» **WORK INSTRUCTIONS**: Restate the records below word for word, and omit the images they hold.
======== DATASET RECORDS ========
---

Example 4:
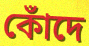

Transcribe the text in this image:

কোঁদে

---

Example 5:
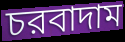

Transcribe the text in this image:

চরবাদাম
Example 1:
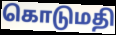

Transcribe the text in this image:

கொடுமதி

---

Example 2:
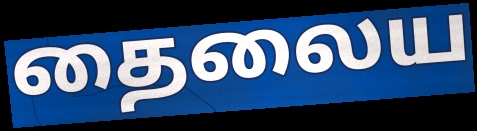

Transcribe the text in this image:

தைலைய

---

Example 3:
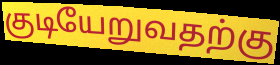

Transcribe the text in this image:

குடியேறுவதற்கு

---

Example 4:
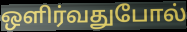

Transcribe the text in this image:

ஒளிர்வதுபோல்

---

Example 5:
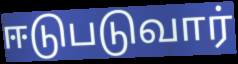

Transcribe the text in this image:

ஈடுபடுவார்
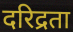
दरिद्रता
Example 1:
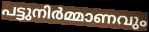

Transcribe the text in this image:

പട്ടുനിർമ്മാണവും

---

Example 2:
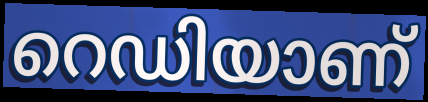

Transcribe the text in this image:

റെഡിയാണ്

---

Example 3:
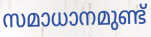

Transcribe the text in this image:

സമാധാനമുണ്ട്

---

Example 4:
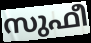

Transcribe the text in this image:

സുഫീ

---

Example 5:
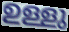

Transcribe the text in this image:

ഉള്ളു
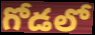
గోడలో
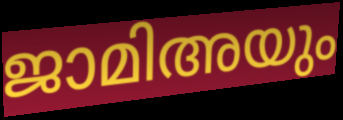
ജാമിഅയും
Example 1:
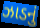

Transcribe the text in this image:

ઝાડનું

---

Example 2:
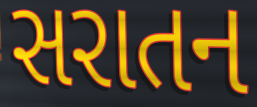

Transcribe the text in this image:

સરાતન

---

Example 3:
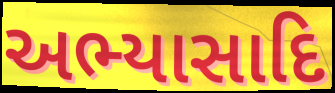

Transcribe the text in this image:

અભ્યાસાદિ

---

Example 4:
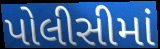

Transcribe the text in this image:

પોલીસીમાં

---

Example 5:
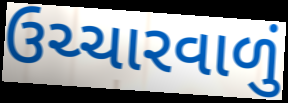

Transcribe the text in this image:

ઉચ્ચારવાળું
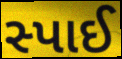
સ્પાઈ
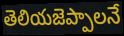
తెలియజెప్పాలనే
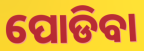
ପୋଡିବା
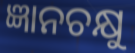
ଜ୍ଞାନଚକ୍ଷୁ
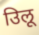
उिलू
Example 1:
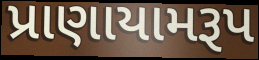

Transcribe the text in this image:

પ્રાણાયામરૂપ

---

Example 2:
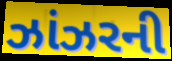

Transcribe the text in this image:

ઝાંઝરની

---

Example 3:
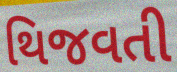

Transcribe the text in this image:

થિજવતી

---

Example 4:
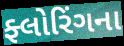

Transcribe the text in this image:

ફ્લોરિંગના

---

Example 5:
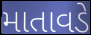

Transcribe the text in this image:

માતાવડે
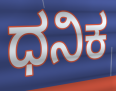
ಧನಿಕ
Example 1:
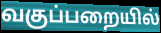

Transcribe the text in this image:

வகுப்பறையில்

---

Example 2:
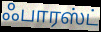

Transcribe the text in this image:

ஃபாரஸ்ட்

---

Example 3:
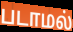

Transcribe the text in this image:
========
» **RESPONSE FOR THIS EXERCISE**:
---

Example 4:

Transcribe the text in this image:

কোঁদে

---

Example 5:

Transcribe the text in this image:

চরবাদাম
Example 1:

Transcribe the text in this image:

கொடுமதி

---

Example 2:

Transcribe the text in this image:

தைலைய

---

Example 3:

Transcribe the text in this image:

குடியேறுவதற்கு

---

Example 4:

Transcribe the text in this image:

ஒளிர்வதுபோல்

---

Example 5:

Transcribe the text in this image:

ஈடுபடுவார்
दरिद्रता
Example 1:

Transcribe the text in this image:

പട്ടുനിർമ്മാണവും

---

Example 2:

Transcribe the text in this image:

റെഡിയാണ്

---

Example 3:

Transcribe the text in this image:

സമാധാനമുണ്ട്

---

Example 4:

Transcribe the text in this image:

സുഫീ

---

Example 5:

Transcribe the text in this image:

ഉള്ളു
గోడలో
ജാമിഅയും
Example 1:

Transcribe the text in this image:

ઝાડનું

---

Example 2:

Transcribe the text in this image:

સરાતન

---

Example 3:

Transcribe the text in this image:

અભ્યાસાદિ

---

Example 4:

Transcribe the text in this image:

પોલીસીમાં

---

Example 5:

Transcribe the text in this image:

ઉચ્ચારવાળું
સ્પાઈ
తెలియజెప్పాలనే
ପୋଡିବା
ଜ୍ଞାନଚକ୍ଷୁ
उिलू
Example 1:

Transcribe the text in this image:

પ્રાણાયામરૂપ

---

Example 2:

Transcribe the text in this image:

ઝાંઝરની

---

Example 3:

Transcribe the text in this image:

થિજવતી

---

Example 4:

Transcribe the text in this image:

ફ્લોરિંગના

---

Example 5:

Transcribe the text in this image:

માતાવડે
ಧನಿಕ
Example 1:

Transcribe the text in this image:

வகுப்பறையில்

---

Example 2:

Transcribe the text in this image:

ஃபாரஸ்ட்

---

Example 3:

Transcribe the text in this image:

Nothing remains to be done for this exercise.